In perfused hearts, high calcium-induced inotropy results in less developed pressure relative to myocardial oxygen consumption compared to the β-adrenergic agonist dobutamine. Calcium handling is an important determinant of myocardial oxygen consumption. Therefore, we hypothesized that this phenomenon was due to reduced myofilament responsiveness to calcium, related to protein kinase C activation.
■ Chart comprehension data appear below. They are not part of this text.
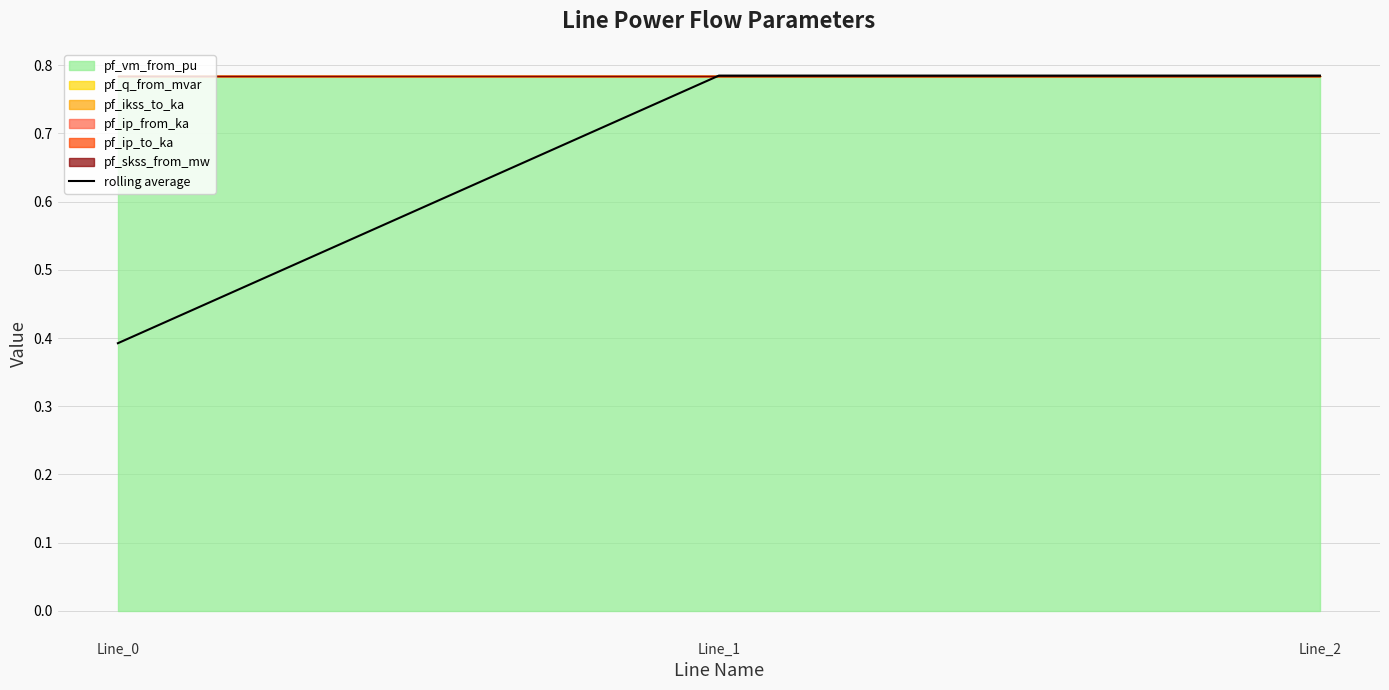

Rank the categories by value from highest to lowest.

Line_2, Line_1, Line_0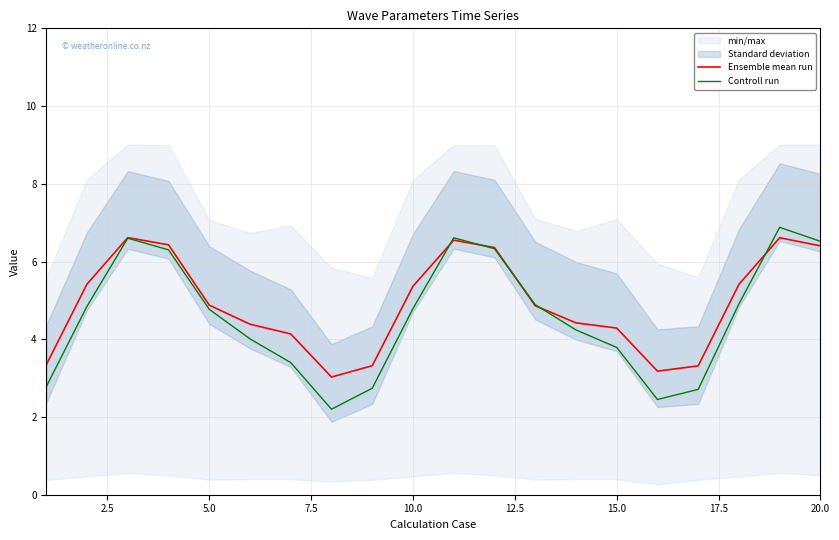

Is it true that Controll run equals 4.8 at 5.0?

True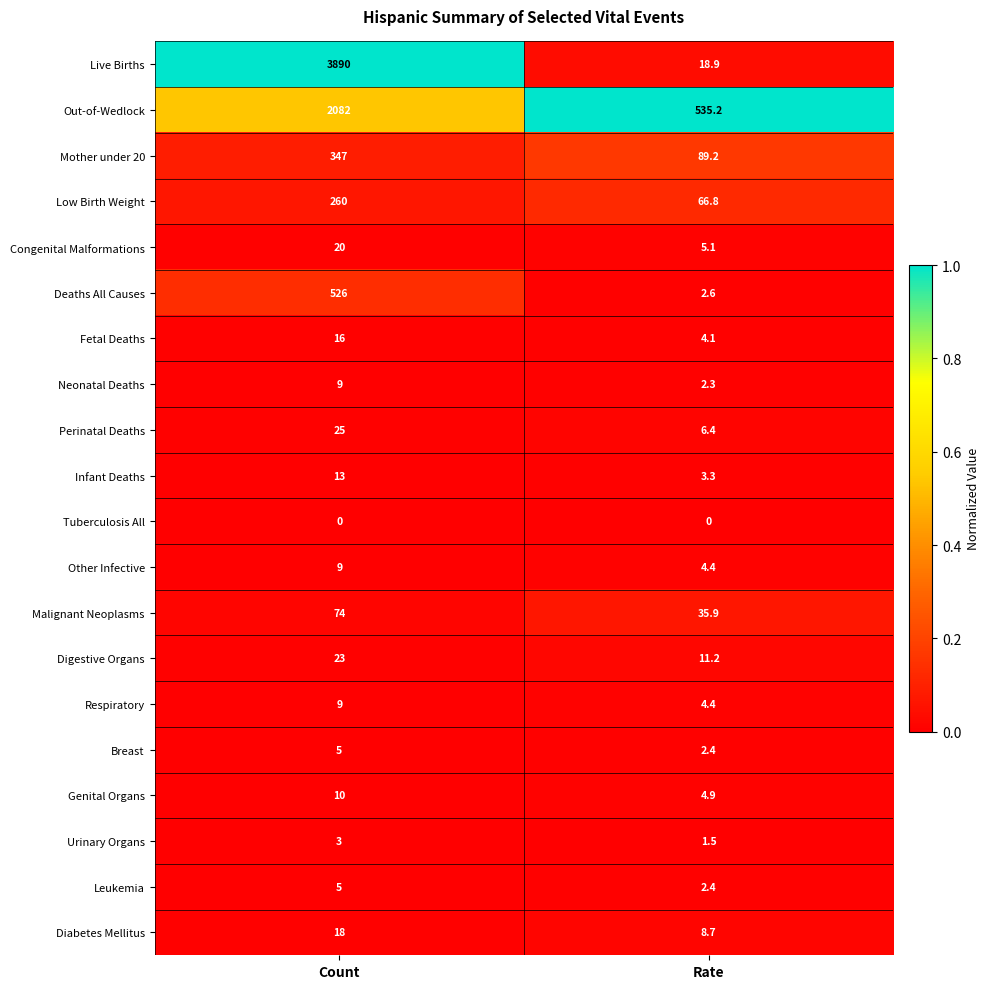

Where is Live Births nearest to the value 1954?

Rate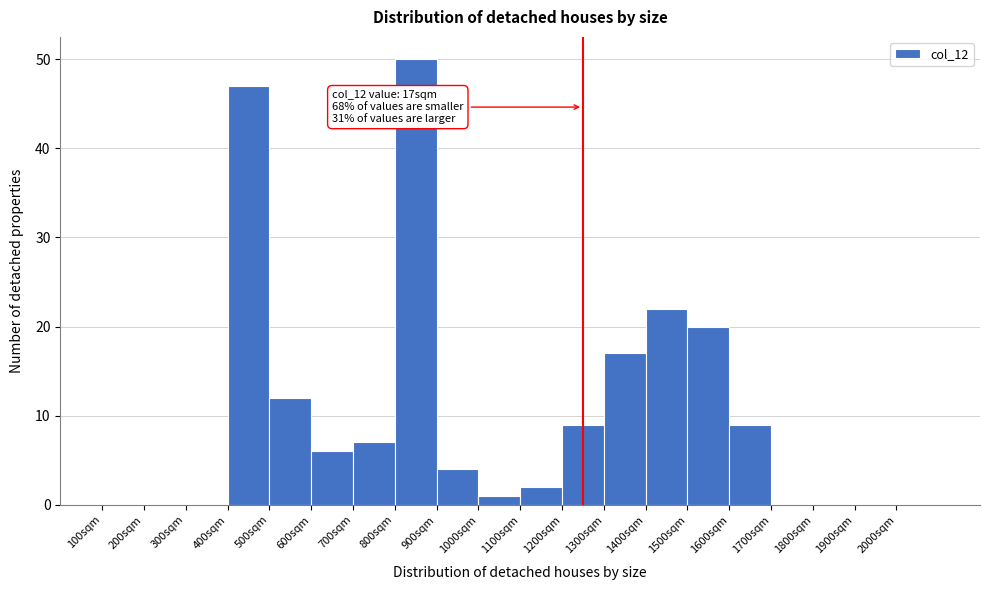

Reading left to right, extract all data points from this chart.

100sqm=0	200sqm=0	300sqm=0	400sqm=47	500sqm=12	600sqm=6	700sqm=7	800sqm=50	900sqm=4	1000sqm=1	1100sqm=2	1200sqm=9	1300sqm=17	1400sqm=22	1500sqm=20	1600sqm=9	1700sqm=0	1800sqm=0	1900sqm=0	2000sqm=0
Developed pressure was significantly higher with dobutamine compared to high perfusate calcium of 3.5 mM (73 ± 10 vs 63 ± 10 mmHg, p < 0.05), though peak systolic intracellular calcium was not significantly different, suggesting reduced myofilament responsiveness to intracellular calcium with high perfusate calcium. The ratio of developed pressure to myocardial oxygen consumption, an index of economy of contraction, was significantly increased with dobutamine compared to high perfusate calcium (1.35 ± 0.15 vs 1.15 ± 0.15 mmHg/μmoles/min/g dry wt, p < 0.05), suggesting energetic inefficiency with high perfusate calcium. The specific protein kinase C inhibitor, chelerythrine, significantly attenuated the expected increase in developed pressure when increasing perfusate calcium from 2.5 to 3.5 mM (3.5 mM: 64 ± 8 vs 3.5 mM + chelerythrine: 55 ± 5 mmHg, p < 0.05), though had no effects on dobutamine, or lower levels of perfusate calcium (1.5 to 2.5 mM).
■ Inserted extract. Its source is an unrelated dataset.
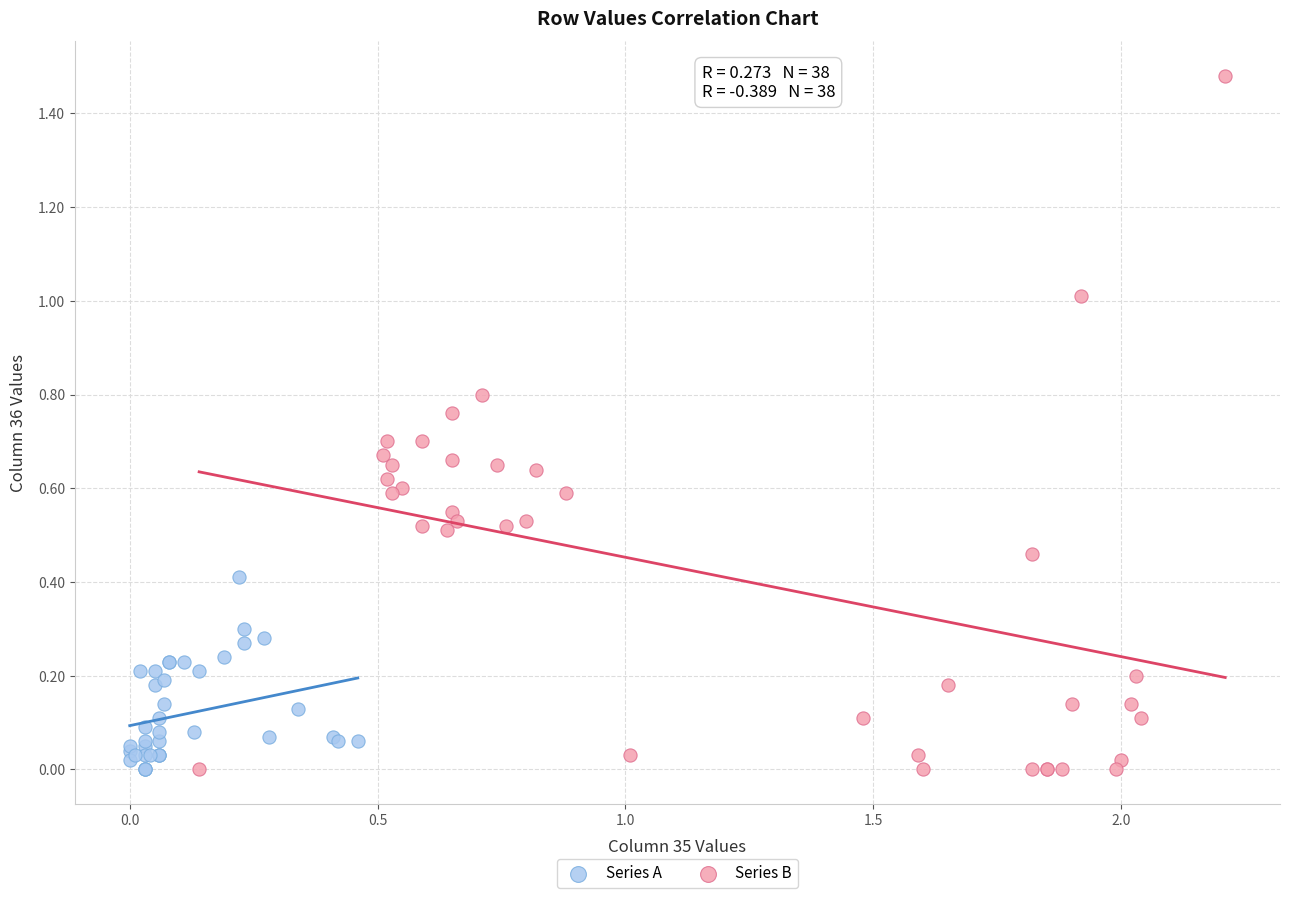

Which series has the largest Y range (max minus min)?

Series B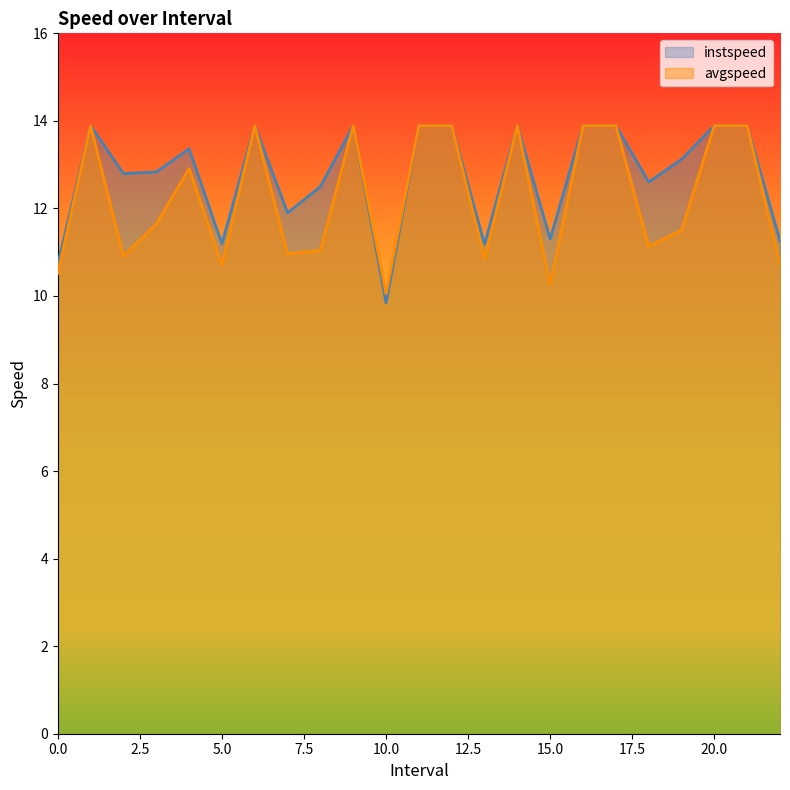

True or false: avgspeed has more than 2 points higher than both neighbors.

True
By measuring intracellular calcium, developed pressures and myocardial oxygen consumption in perfused mouse hearts, these results demonstrate that high perfusate calcium positive inotropy compared to dobutamine results in reduced myofilament responsiveness to intracellular calcium, which is associated with energetic inefficiency and evidence of protein kinase C activation.